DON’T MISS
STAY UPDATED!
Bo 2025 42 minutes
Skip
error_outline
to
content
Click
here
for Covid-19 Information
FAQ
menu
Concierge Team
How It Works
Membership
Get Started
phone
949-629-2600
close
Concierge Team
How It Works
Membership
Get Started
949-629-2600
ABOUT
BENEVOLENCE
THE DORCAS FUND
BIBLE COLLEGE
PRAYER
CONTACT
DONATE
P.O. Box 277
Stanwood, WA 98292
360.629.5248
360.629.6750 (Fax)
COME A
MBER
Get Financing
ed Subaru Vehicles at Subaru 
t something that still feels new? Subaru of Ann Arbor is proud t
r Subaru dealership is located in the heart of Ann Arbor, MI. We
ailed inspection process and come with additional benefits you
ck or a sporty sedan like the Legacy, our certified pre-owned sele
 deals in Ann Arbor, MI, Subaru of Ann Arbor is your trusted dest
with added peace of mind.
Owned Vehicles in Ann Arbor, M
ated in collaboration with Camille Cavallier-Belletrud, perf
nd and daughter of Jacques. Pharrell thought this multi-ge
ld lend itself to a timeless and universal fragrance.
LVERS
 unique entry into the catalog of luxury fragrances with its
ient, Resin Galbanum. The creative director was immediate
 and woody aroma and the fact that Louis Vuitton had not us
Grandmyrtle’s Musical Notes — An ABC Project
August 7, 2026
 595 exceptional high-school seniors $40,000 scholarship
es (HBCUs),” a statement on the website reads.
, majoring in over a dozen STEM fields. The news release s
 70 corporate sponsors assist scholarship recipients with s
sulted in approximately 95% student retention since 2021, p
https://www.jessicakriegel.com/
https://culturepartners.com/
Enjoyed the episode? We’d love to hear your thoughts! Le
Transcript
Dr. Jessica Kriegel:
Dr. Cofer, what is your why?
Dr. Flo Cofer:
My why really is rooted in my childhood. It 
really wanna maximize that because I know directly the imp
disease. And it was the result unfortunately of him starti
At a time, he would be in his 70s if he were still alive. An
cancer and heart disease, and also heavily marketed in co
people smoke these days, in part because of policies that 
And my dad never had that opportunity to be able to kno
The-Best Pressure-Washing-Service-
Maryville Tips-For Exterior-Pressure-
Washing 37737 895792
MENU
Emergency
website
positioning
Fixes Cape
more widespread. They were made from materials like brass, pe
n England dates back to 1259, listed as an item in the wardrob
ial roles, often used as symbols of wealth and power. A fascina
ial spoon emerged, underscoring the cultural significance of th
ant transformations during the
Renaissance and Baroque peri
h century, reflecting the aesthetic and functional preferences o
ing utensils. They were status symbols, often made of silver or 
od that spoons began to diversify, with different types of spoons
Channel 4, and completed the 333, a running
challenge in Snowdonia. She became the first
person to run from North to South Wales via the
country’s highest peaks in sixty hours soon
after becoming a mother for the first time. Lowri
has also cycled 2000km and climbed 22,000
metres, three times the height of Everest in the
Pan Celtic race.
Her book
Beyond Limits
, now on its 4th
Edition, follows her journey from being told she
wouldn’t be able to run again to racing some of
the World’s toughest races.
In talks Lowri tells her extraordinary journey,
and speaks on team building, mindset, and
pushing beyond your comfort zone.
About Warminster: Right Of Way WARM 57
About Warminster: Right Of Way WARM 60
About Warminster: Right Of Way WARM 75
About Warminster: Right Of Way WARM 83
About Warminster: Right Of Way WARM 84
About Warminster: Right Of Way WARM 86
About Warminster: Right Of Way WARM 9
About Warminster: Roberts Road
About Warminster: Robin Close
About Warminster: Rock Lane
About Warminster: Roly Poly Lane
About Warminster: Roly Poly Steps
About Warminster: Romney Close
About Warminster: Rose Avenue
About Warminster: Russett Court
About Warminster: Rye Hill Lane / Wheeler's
○ ○ ○ ○
*WHAT TO PRODUCE:* Each entry above, in full, should be output exactly as it reads.

*RESULT FOR THIS EXERCISE:*
DON’T MISS
STAY UPDATED!
Bo 2025 42 minutes
Skip
error_outline
to
content
Click
here
for Covid-19 Information
FAQ
menu
Concierge Team
How It Works
Membership
Get Started
phone
949-629-2600
close
Concierge Team
How It Works
Membership
Get Started
949-629-2600
ABOUT
BENEVOLENCE
THE DORCAS FUND
BIBLE COLLEGE
PRAYER
CONTACT
DONATE
P.O. Box 277
Stanwood, WA 98292
360.629.5248
360.629.6750 (Fax)
COME A
MBER
Get Financing
ed Subaru Vehicles at Subaru 
t something that still feels new? Subaru of Ann Arbor is proud t
r Subaru dealership is located in the heart of Ann Arbor, MI. We
ailed inspection process and come with additional benefits you
ck or a sporty sedan like the Legacy, our certified pre-owned sele
 deals in Ann Arbor, MI, Subaru of Ann Arbor is your trusted dest
with added peace of mind.
Owned Vehicles in Ann Arbor, M
ated in collaboration with Camille Cavallier-Belletrud, perf
nd and daughter of Jacques. Pharrell thought this multi-ge
ld lend itself to a timeless and universal fragrance.
LVERS
 unique entry into the catalog of luxury fragrances with its
ient, Resin Galbanum. The creative director was immediate
 and woody aroma and the fact that Louis Vuitton had not us
Grandmyrtle’s Musical Notes — An ABC Project
August 7, 2026
 595 exceptional high-school seniors $40,000 scholarship
es (HBCUs),” a statement on the website reads.
, majoring in over a dozen STEM fields. The news release s
 70 corporate sponsors assist scholarship recipients with s
sulted in approximately 95% student retention since 2021, p
https://www.jessicakriegel.com/
https://culturepartners.com/
Enjoyed the episode? We’d love to hear your thoughts! Le
Transcript
Dr. Jessica Kriegel:
Dr. Cofer, what is your why?
Dr. Flo Cofer:
My why really is rooted in my childhood. It 
really wanna maximize that because I know directly the imp
disease. And it was the result unfortunately of him starti
At a time, he would be in his 70s if he were still alive. An
cancer and heart disease, and also heavily marketed in co
people smoke these days, in part because of policies that 
And my dad never had that opportunity to be able to kno
The-Best Pressure-Washing-Service-
Maryville Tips-For Exterior-Pressure-
Washing 37737 895792
MENU
Emergency
website
positioning
Fixes Cape
more widespread. They were made from materials like brass, pe
n England dates back to 1259, listed as an item in the wardrob
ial roles, often used as symbols of wealth and power. A fascina
ial spoon emerged, underscoring the cultural significance of th
ant transformations during the
Renaissance and Baroque peri
h century, reflecting the aesthetic and functional preferences o
ing utensils. They were status symbols, often made of silver or 
od that spoons began to diversify, with different types of spoons
Channel 4, and completed the 333, a running
challenge in Snowdonia. She became the first
person to run from North to South Wales via the
country’s highest peaks in sixty hours soon
after becoming a mother for the first time. Lowri
has also cycled 2000km and climbed 22,000
metres, three times the height of Everest in the
Pan Celtic race.
Her book
Beyond Limits
, now on its 4th
Edition, follows her journey from being told she
wouldn’t be able to run again to racing some of
the World’s toughest races.
In talks Lowri tells her extraordinary journey,
and speaks on team building, mindset, and
pushing beyond your comfort zone.
About Warminster: Right Of Way WARM 57
About Warminster: Right Of Way WARM 60
About Warminster: Right Of Way WARM 75
About Warminster: Right Of Way WARM 83
About Warminster: Right Of Way WARM 84
About Warminster: Right Of Way WARM 86
About Warminster: Right Of Way WARM 9
About Warminster: Roberts Road
About Warminster: Robin Close
About Warminster: Rock Lane
About Warminster: Roly Poly Lane
About Warminster: Roly Poly Steps
About Warminster: Romney Close
About Warminster: Rose Avenue
About Warminster: Russett Court
About Warminster: Rye Hill Lane / Wheeler's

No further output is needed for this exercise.